タスクの進め方
YUKIのインタビュー本文の「個性どうこうよりとにかく底抜」から「成させた感はたしかに強くて。」までを、両端の語句も含めて一字一句そのまま書き写してください。

ページ本文
個性どうこうよりとにかく底抜けに歌が上手くないと成立しないところに身を置かざるを得なかった



────さっき話してた浮世離れとリアリティのバランスを体現しているのは実はソロのaRaiseなんじゃないかって思うところはありますよね。Raphaelとriceも素晴らしいんだけど、aRaiseがパズルを完成させた感はたしかに強くて。

YUKI:Raphaelの時って“この言い回し絶対こっちのワードチョイスの方がいいよなぁ”と思うことも多かったの。でもRaphaelのヴォーカルって華月の思考思想をそのまま具現化するためのスピーカーだから、それはそれでよかったんですよ。思春期に出会って、結果的に数年しか一緒にいられなかったし。でも、自分の想いとは異なることもあったりはしたんだよね。その反動っていうのは今も強いかもしれないですね。ソロになった以上は僕の言い回しだけで成立するので、気をつけて心にブレーキをかけねばと葛藤する作品もありますし、逆にブレーキをかけずにガス欠になるまで突き抜けようって振り切り方もする。歌詞の言い回しに関してはそういうところがありますね。

────ヴォーカリストとして、華月さんの歌詞とご自身の歌詞では歌うモードにも影響しますか?

YUKI:あ、全然違う。だから、僕にとっては白塗りが結構救いなんです。あれはRaphaelのヴォーカリストになれるスイッチなんですよ。もちろんソロで白塗りをしないでRaphaelの曲を歌うこともあるんだけど、その時も結局は華月のメッセージの代弁者なんですよね。あと、音楽的な部分で言っても、ギタリストが書いたメロディーにギタリストが乗せた歌詞なのであまり融和性もないんです。そういう意味でもシビアに歌唱技術が問われるのがRaphaelの音楽。ライヴ中も歌唱を一番大事にしないと、言葉が前に飛んでいかないし、代弁者としての役目が果たせない。

保存データの項目:
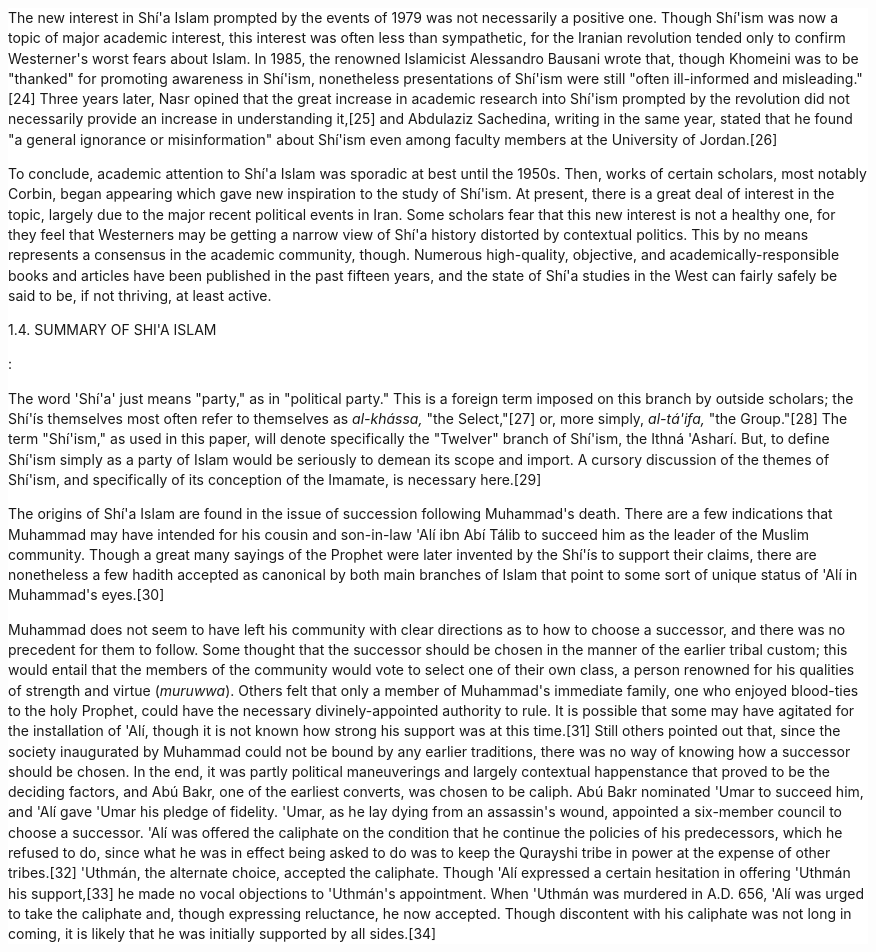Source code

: The new interest in Shí'a Islam prompted by the events of 1979 was not necessarily a positive one. Though Shí'ism was now a topic of major academic interest, this interest was often less than sympathetic, for the Iranian revolution tended only to confirm Westerner's worst fears about Islam. In 1985, the renowned Islamicist Alessandro Bausani wrote that, though Khomeini was to be "thanked" for promoting awareness in Shí'ism, nonetheless presentations of Shí'ism were still "often ill-informed and misleading."\[24\] Three years later, Nasr opined that the great increase in academic research into Shí'ism prompted by the revolution did not necessarily provide an increase in understanding it,\[25\] and Abdulaziz Sachedina, writing in the same year, stated that he found "a general ignorance or misinformation" about Shí'ism even among faculty members at the University of Jordan.\[26\]

To conclude, academic attention to Shí'a Islam was sporadic at best until the 1950s. Then, works of certain scholars, most notably Corbin, began appearing which gave new inspiration to the study of Shí'ism. At present, there is a great deal of interest in the topic, largely due to the major recent political events in Iran. Some scholars fear that this new interest is not a healthy one, for they feel that Westerners may be getting a narrow view of Shí'a history distorted by contextual politics. This by no means represents a consensus in the academic community, though. Numerous high-quality, objective, and academically-responsible books and articles have been published in the past fifteen years, and the state of Shí'a studies in the West can fairly safely be said to be, if not thriving, at least active.

1.4. SUMMARY OF SHI'A ISLAM

:

The word 'Shí'a' just means "party," as in "political party." This is a foreign term imposed on this branch by outside scholars; the Shí'ís themselves most often refer to themselves as _al-khássa,_ "the Select,"\[27\] or, more simply, _al-tá'ifa,_ "the Group."\[28\] The term "Shí'ism," as used in this paper, will denote specifically the "Twelver" branch of Shí'ism, the Ithná 'Asharí. But, to define Shí'ism simply as a party of Islam would be seriously to demean its scope and import. A cursory discussion of the themes of Shí'ism, and specifically of its conception of the Imamate, is necessary here.\[29\]

The origins of Shí'a Islam are found in the issue of succession following Muhammad's death. There are a few indications that Muhammad may have intended for his cousin and son-in-law 'Alí ibn Abí Tálib to succeed him as the leader of the Muslim community. Though a great many sayings of the Prophet were later invented by the Shí'ís to support their claims, there are nonetheless a few hadith accepted as canonical by both main branches of Islam that point to some sort of unique status of 'Alí in Muhammad's eyes.\[30\]

Muhammad does not seem to have left his community with clear directions as to how to choose a successor, and there was no precedent for them to follow. Some thought that the successor should be chosen in the manner of the earlier tribal custom; this would entail that the members of the community would vote to select one of their own class, a person renowned for his qualities of strength and virtue (_muruwwa_). Others felt that only a member of Muhammad's immediate family, one who enjoyed blood-ties to the holy Prophet, could have the necessary divinely-appointed authority to rule. It is possible that some may have agitated for the installation of 'Alí, though it is not known how strong his support was at this time.\[31\] Still others pointed out that, since the society inaugurated by Muhammad could not be bound by any earlier traditions, there was no way of knowing how a successor should be chosen. In the end, it was partly political maneuverings and largely contextual happenstance that proved to be the deciding factors, and Abú Bakr, one of the earliest converts, was chosen to be caliph. Abú Bakr nominated 'Umar to succeed him, and 'Alí gave 'Umar his pledge of fidelity. 'Umar, as he lay dying from an assassin's wound, appointed a six-member council to choose a successor. 'Alí was offered the caliphate on the condition that he continue the policies of his predecessors, which he refused to do, since what he was in effect being asked to do was to keep the Qurayshi tribe in power at the expense of other tribes.\[32\] 'Uthmán, the alternate choice, accepted the caliphate. Though 'Alí expressed a certain hesitation in offering 'Uthmán his support,\[33\] he made no vocal objections to 'Uthmán's appointment. When 'Uthmán was murdered in A.D. 656, 'Alí was urged to take the caliphate and, though expressing reluctance, he now accepted. Though discontent with his caliphate was not long in coming, it is likely that he was initially supported by all sides.\[34\]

出力内容
個性どうこうよりとにかく底抜けに歌が上手くないと成立しないところに身を置かざるを得なかった



────さっき話してた浮世離れとリアリティのバランスを体現しているのは実はソロのaRaiseなんじゃないかって思うところはありますよね。Raphaelとriceも素晴らしいんだけど、aRaiseがパズルを完成させた感はたしかに強くて。